Reputation: 8203
I'm trying to send a POST request to a web app. I'm using the mechanize module (itself a wrapper of urllib2). Anyway, when I try to send a POST request, I get UnicodeDecodeError: 'ascii' codec can't decode byte 0xc5 in position 0: ordinal not in range(128)
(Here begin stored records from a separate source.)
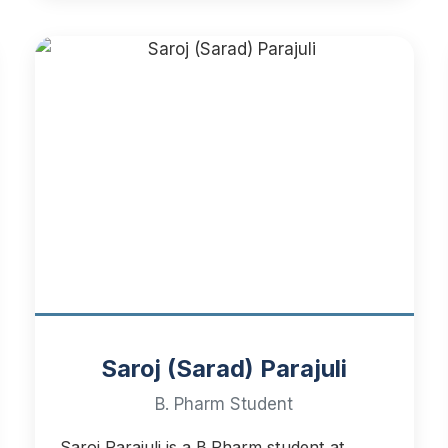
Saroj (Sarad) Parajuli
B. Pharm Student
Saroj Parajuli is a B.Pharm student at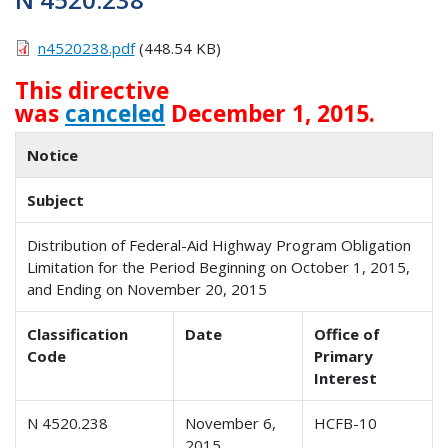
n4520238.pdf
(448.54 KB)
This directive
was
canceled
December 1, 2015.
Notice
Subject
Distribution of Federal-Aid Highway Program Obligation
Limitation for the Period Beginning on October 1, 2015,
and Ending on November 20, 2015
Classification
Date
Office of
Code
Primary
Interest
N 4520.238
November 6,
HCFB-10
2015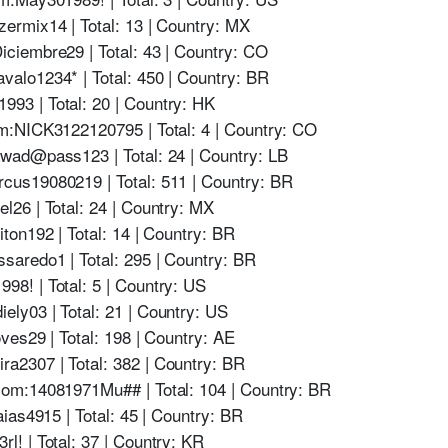
rmix14 | Total: 13 | Country: MX
iembre29 | Total: 43 | Country: CO
alo1234* | Total: 450 | Country: BR
3 | Total: 20 | Country: HK
m:NICK3122120795 | Total: 4 | Country: CO
wad@pass123 | Total: 24 | Country: LB
us19080219 | Total: 511 | Country: BR
26 | Total: 24 | Country: MX
on192 | Total: 14 | Country: BR
aredo1 | Total: 295 | Country: BR
8! | Total: 5 | Country: US
y03 | Total: 21 | Country: US
ves29 | Total: 198 | Country: AE
2307 | Total: 382 | Country: BR
om:14081971Mu## | Total: 104 | Country: BR
ias4915 | Total: 45 | Country: BR
! | Total: 37 | Country: KR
. I tried putting the unicode(string)
, the unicode(string, encoding="utf-8")
, unicode(string).encode()
etc, nothing worked - either returned the error above, or the TypeError: decoding Unicode is not supported
I looked at the other SO answers to similar questions, but none helped.
Thanks in advance!
EDIT: Example that produces an error:
prda = "šđćč" #valid UTF-8 characters
prda # typing in python shell
'\xc5\xa1\xc4\x91\xc4\x87\xc4\x8d'
print prda # in shell
šđćč
prda.encode("utf-8") #in shell
UnicodeDecodeError: 'ascii' codec can't decode byte 0xc5 in position 0: ordinal not in range(128)
unicode(prda)
UnicodeDecodeError: 'ascii' codec can't decode byte 0xc5 in position 0: ordinal not in range(128)
Upvotes: 7
Views: 6569
Reputation: 120638
In your example, you use a non-unicode string literal containing non-ascii characters, which results in prda
becoming a bytes string.
To achieve this, python uses sys.stdin.encoding
to automatically encode the string. In your case, this means the string is gets encoded as "utf-8".
To convert prda
to a unicode object, you need to decode it using the appropriate encoding:
>>> print prda.decode('utf-8')
šđćč
Note that, in a script or module, you cannot rely on python to automatically guess the encoding - you would need to explicitly delare the encoding at the top of the file, like this:
# -*- coding: utf-8 -*-
Whenever you encounter unicode errors in Python 2, it is very often because your code is mixing bytes strings with unicode strings. So you should always check what kind of string is causing the error, by using type(string)
.
If the string object is <type 'str'>
, but you need unicode, decode it using the appropriate encoding. If the string object is <type 'unicode'>
, but you need bytes, encode it using the appropriate encoding.
Upvotes: 1
Reputation: 1823
You don't need to wrap your chars in unicode
calls, because they're already encoded :) if anything, you need to DE-code it to get a unicode object:
>>> s = '\xc5\xa1\xc4\x91\xc4\x87\xc4\x8d' # your string
>>> s.decode('utf-8')
u'\u0161\u0111\u0107\u010d'
>>> type(s.decode('utf-8'))
<type 'unicode'>
I don't know mechanize
so I don't know exactly whether it handles it correctly or not, I'm afraid.
What I'd do with a regular urllib2
POST call, would be to use urlencode
:
>>> from urllib import urlencode
>>> postData = urlencode({'test': s }) # note I'm NOT decoding it
>>> postData
'test=%C5%A1%C4%91%C4%87%C4%8D'
>>> urllib2.urlopen(url, postData) # etc etc etc
Upvotes: 0
Reputation: 143224
I assume you're using Python 2.x.
Given a unicode object:
myUnicode = u'\u4f60\u597d'
encode it using utf-8:
mystr = myUnicode.encode('utf-8')
Note that you need to specify the encoding explicitly. By default it'll (usually) use ascii.
Upvotes: 9